[[ Record set open ]]

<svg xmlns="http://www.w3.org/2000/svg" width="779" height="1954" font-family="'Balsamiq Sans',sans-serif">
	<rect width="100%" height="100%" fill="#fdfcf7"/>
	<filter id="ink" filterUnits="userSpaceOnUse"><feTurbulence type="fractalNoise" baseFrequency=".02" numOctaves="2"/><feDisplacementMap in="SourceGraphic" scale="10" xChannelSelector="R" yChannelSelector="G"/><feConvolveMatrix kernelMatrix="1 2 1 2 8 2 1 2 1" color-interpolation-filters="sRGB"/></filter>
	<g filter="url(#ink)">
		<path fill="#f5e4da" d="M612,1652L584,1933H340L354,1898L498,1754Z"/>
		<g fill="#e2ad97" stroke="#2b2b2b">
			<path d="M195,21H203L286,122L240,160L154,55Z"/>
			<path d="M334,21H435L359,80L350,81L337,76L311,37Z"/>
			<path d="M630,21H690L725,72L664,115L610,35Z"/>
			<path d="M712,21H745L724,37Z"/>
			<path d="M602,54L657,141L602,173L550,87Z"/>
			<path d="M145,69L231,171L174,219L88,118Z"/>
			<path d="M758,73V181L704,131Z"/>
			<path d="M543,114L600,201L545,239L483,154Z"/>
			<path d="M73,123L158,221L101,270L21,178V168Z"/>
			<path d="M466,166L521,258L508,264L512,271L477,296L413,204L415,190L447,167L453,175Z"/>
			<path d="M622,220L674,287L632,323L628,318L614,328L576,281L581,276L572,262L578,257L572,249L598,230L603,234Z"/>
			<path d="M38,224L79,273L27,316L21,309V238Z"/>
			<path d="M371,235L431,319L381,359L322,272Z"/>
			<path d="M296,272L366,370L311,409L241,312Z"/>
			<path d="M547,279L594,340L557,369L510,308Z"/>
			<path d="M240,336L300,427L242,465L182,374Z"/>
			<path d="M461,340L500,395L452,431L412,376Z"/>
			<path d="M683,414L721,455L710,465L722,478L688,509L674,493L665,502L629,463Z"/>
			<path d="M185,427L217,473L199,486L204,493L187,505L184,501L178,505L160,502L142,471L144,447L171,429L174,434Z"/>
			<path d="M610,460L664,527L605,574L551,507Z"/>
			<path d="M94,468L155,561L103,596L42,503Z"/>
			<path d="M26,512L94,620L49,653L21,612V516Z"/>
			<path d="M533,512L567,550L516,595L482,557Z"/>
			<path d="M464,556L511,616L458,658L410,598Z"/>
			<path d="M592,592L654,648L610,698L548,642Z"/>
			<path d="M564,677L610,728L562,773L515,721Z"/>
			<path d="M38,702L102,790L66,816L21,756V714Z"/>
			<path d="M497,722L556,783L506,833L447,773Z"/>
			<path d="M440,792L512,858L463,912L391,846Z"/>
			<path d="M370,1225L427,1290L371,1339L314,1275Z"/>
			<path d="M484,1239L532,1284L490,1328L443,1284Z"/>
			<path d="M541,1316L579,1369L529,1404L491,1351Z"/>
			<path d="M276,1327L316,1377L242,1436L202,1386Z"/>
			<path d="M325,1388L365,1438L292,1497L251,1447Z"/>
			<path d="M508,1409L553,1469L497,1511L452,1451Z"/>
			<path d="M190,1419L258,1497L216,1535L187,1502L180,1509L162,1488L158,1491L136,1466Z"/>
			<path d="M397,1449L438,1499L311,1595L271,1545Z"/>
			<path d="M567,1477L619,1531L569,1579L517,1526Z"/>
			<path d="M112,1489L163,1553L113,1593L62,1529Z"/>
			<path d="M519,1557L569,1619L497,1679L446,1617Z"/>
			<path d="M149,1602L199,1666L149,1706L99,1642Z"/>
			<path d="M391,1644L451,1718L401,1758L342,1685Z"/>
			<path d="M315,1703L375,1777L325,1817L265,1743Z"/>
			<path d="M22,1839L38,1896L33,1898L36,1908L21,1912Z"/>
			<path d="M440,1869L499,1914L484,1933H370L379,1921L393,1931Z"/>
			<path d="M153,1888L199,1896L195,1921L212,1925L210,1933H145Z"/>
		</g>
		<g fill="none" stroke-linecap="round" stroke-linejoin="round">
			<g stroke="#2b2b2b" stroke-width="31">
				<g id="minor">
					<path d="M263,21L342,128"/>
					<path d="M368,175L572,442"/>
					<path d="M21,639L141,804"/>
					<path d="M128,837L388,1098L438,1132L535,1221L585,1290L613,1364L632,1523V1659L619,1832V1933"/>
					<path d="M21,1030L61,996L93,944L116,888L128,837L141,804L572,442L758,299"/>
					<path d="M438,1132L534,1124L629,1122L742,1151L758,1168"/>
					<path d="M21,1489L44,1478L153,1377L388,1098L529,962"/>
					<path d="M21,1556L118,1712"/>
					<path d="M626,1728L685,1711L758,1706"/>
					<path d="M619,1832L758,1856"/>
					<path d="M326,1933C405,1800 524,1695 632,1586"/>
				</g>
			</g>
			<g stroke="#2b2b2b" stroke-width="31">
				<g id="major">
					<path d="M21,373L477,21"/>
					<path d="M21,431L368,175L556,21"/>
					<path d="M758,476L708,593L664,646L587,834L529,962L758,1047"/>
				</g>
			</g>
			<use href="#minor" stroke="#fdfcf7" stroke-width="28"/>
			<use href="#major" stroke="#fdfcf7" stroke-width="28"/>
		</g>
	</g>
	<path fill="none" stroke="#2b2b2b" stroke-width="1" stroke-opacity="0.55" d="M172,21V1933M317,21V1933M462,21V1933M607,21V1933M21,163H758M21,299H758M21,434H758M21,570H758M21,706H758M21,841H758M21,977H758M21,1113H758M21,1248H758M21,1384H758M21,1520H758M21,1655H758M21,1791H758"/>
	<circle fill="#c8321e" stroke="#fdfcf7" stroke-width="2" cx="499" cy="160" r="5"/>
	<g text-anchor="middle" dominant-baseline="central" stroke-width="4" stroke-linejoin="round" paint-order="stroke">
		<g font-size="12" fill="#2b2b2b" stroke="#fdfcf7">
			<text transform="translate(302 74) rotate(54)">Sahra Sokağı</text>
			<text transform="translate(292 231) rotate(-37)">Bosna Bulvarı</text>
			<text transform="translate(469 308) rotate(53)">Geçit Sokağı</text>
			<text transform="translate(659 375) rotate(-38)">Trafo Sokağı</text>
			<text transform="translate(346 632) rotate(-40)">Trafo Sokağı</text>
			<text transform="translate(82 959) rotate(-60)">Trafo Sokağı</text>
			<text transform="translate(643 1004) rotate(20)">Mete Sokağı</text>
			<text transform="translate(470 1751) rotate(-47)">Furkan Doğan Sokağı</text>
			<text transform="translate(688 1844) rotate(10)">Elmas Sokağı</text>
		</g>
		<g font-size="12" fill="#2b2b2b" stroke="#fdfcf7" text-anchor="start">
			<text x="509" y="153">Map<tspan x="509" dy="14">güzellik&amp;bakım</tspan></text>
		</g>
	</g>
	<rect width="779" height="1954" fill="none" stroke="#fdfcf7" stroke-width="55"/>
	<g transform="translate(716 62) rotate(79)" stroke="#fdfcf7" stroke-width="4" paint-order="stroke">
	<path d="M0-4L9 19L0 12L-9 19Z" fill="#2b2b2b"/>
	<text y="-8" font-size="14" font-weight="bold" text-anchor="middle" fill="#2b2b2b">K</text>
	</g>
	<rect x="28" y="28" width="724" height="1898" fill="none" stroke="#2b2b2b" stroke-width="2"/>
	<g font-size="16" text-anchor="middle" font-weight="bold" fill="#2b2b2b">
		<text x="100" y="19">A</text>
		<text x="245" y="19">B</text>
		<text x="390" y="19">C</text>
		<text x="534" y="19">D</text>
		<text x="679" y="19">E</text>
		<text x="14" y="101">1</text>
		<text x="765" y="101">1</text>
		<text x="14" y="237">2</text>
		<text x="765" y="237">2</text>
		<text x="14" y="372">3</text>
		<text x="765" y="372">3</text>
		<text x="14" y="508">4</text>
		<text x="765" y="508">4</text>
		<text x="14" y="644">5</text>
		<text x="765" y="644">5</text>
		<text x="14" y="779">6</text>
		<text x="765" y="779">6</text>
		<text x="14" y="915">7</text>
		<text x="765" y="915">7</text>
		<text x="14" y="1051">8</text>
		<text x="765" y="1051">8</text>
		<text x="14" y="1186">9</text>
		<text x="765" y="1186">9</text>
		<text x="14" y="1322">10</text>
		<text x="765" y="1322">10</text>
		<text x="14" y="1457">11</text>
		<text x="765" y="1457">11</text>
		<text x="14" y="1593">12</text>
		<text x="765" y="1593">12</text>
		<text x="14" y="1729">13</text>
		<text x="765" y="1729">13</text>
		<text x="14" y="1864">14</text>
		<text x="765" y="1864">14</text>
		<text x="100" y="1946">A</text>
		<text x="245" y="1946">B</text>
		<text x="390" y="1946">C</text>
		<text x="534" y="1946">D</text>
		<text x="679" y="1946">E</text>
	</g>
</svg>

[[ Record set closed ]]

* _Task brief_:
If a line in the data holds the string "filter", copy that line.

* _Reply to the exercise_:
	<filter id="ink" filterUnits="userSpaceOnUse"><feTurbulence type="fractalNoise" baseFrequency=".02" numOctaves="2"/><feDisplacementMap in="SourceGraphic" scale="10" xChannelSelector="R" yChannelSelector="G"/><feConvolveMatrix kernelMatrix="1 2 1 2 8 2 1 2 1" color-interpolation-filters="sRGB"/></filter>
	<g filter="url(#ink)">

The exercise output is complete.